Sunday 25 July 2010

Neolithic Weekend II: Pike O’Stickle Axe Factory

Great Langdale is dominated by the Pikes, a series of peaks rising to around 700 metres from the valley floor. Of all the peaks in the Cumbrian mountains these are the most elegant, the most picturesque and amongst the most visited. I parked in the carpark at the foot of Dungeon Ghyll, paid my £6 to the LDNPA and set out up the track.

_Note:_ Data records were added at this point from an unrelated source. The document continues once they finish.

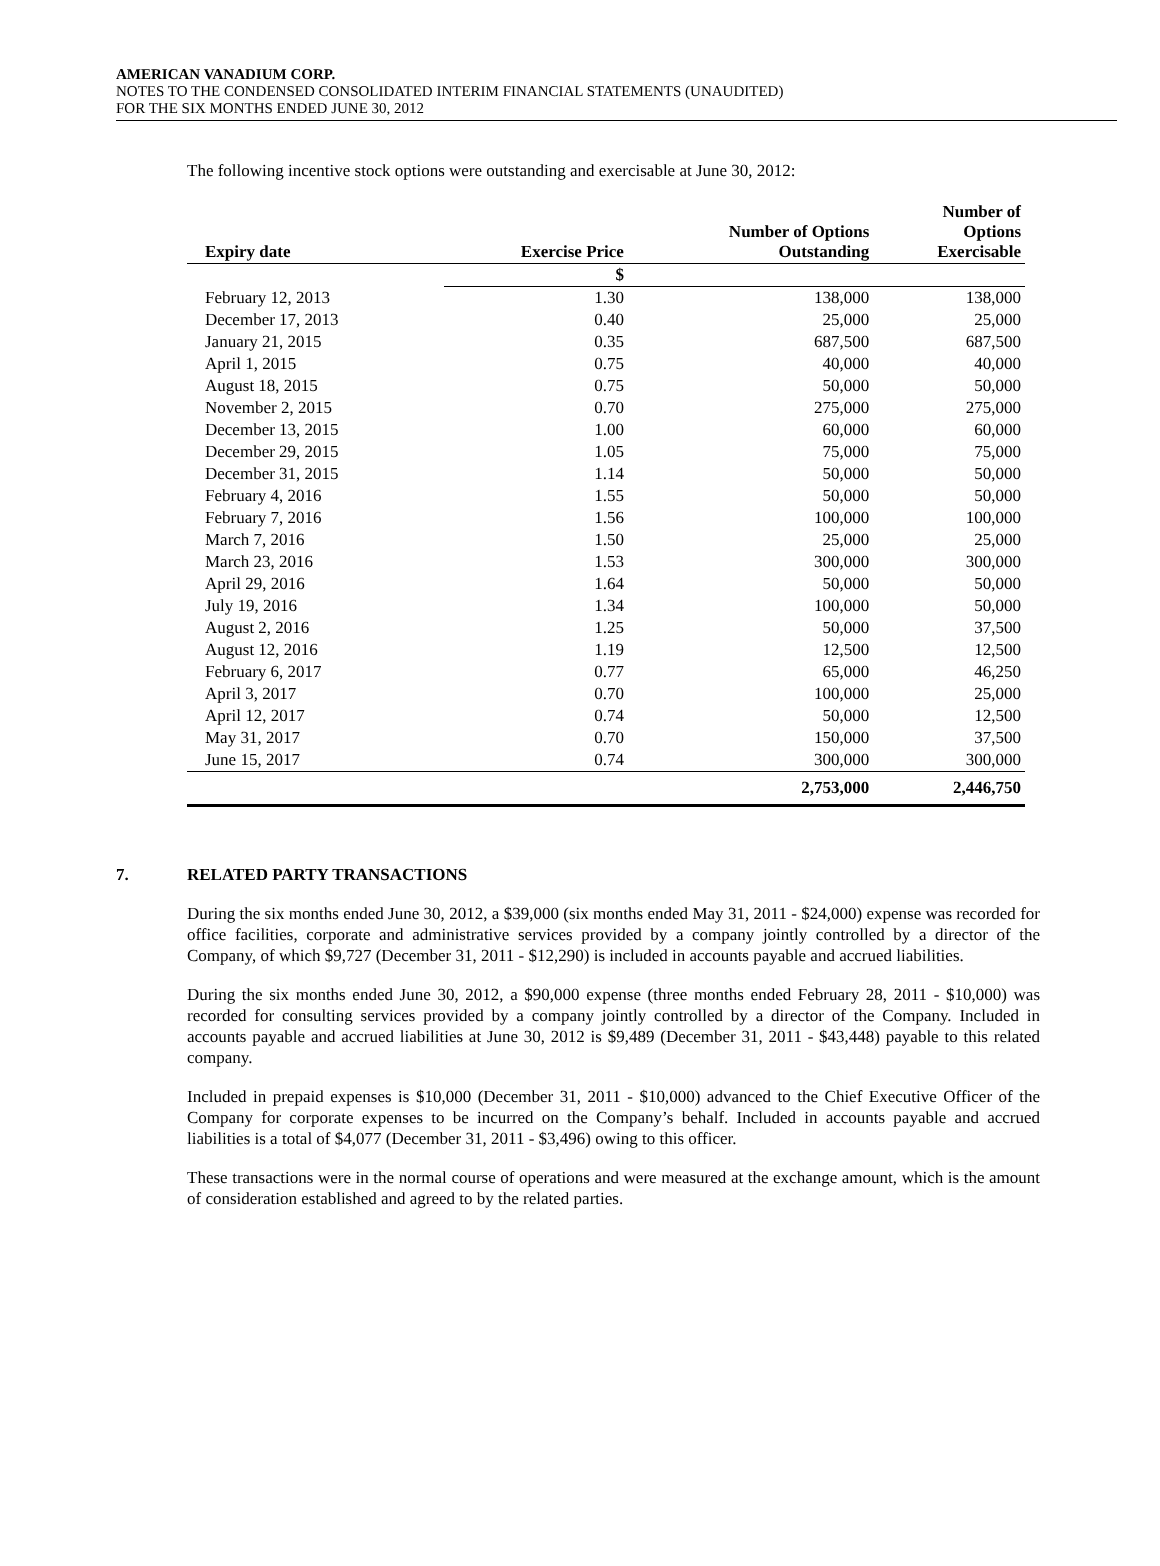AMERICAN VANADIUM CORP.
NOTES TO THE CONDENSED CONSOLIDATED INTERIM FINANCIAL STATEMENTS (UNAUDITED)
FOR THE SIX MONTHS ENDED JUNE 30, 2012
The following incentive stock options were outstanding and exercisable at June 30, 2012:
| Expiry date | Exercise Price | Number of Options Outstanding | Number of Options Exercisable |
| --- | --- | --- | --- |
| | $ | | |
| February 12, 2013 | 1.30 | 138,000 | 138,000 |
| December 17, 2013 | 0.40 | 25,000 | 25,000 |
| January 21, 2015 | 0.35 | 687,500 | 687,500 |
| April 1, 2015 | 0.75 | 40,000 | 40,000 |
| August 18, 2015 | 0.75 | 50,000 | 50,000 |
| November 2, 2015 | 0.70 | 275,000 | 275,000 |
| December 13, 2015 | 1.00 | 60,000 | 60,000 |
| December 29, 2015 | 1.05 | 75,000 | 75,000 |
| December 31, 2015 | 1.14 | 50,000 | 50,000 |
| February 4, 2016 | 1.55 | 50,000 | 50,000 |
| February 7, 2016 | 1.56 | 100,000 | 100,000 |
| March 7, 2016 | 1.50 | 25,000 | 25,000 |
| March 23, 2016 | 1.53 | 300,000 | 300,000 |
| April 29, 2016 | 1.64 | 50,000 | 50,000 |
| July 19, 2016 | 1.34 | 100,000 | 50,000 |
| August 2, 2016 | 1.25 | 50,000 | 37,500 |
| August 12, 2016 | 1.19 | 12,500 | 12,500 |
| February 6, 2017 | 0.77 | 65,000 | 46,250 |
| April 3, 2017 | 0.70 | 100,000 | 25,000 |
| April 12, 2017 | 0.74 | 50,000 | 12,500 |
| May 31, 2017 | 0.70 | 150,000 | 37,500 |
| June 15, 2017 | 0.74 | 300,000 | 300,000 |
| | | 2,753,000 | 2,446,750 |
7. RELATED PARTY TRANSACTIONS
During the six months ended June 30, 2012, a $39,000 (six months ended May 31, 2011 - $24,000) expense was recorded for office facilities, corporate and administrative services provided by a company jointly controlled by a director of the Company, of which $9,727 (December 31, 2011 - $12,290) is included in accounts payable and accrued liabilities.
During the six months ended June 30, 2012, a $90,000 expense (three months ended February 28, 2011 - $10,000) was recorded for consulting services provided by a company jointly controlled by a director of the Company. Included in accounts payable and accrued liabilities at June 30, 2012 is $9,489 (December 31, 2011 - $43,448) payable to this related company.
Included in prepaid expenses is $10,000 (December 31, 2011 - $10,000) advanced to the Chief Executive Officer of the Company for corporate expenses to be incurred on the Company’s behalf. Included in accounts payable and accrued liabilities is a total of $4,077 (December 31, 2011 - $3,496) owing to this officer.
These transactions were in the normal course of operations and were measured at the exchange amount, which is the amount of consideration established and agreed to by the related parties.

What is there to be said for a long climb in wet weather? You just get on with it, head down and arse up. The run off was flooding the streams and crossing some of them was tricky – I was traveling light and had decided not to carry anything up the mountain that was not needed, which included waterproofs. As I carried on upwards and met others coming down, soaked to the skin with hair plastered to their faces, the rectitude of my descision to visit the axe factory began to run through my mind. Not the for the last time that day.
With some effort and after a few stops for water I finally made it to the wide open hanging valley that opens out from Loft Crag. There are sites at both Loft Crag and nearby Thorn Crag that evidence axe manufacture from the Neolithic but I had no time to tarry if I was to see what I had planned to see and I pressed on. From here it was a short and easy walk, along relatively level paths to the Pike O’Stickle and the huge chute that leads back down to the valley floor along it’s eastern flank. This scree chute is comprised of the spoil and debris from the Neolithic quarrys where the band of green hornstone was came to the surfaceand it was down this chute I intended to go, to find the man made cave that exposed the seam of Group IV Langdale Tuff that was prized for the manufacture of axe heads.
The path at the top of the chute was busy with walkers, who rustled past in their waterproofs with GPS clipped to the collars like some sort of outdoor robo-cop. The last time I had been up here the cloud was low and the rain was falling hard, the chute was filled with thick rolling mist and looked like the entrance to some sort of Wagnerian theme park but now the rain had eased, the sky was almost blue and when nobody was looking I stepped off the path and into the chute.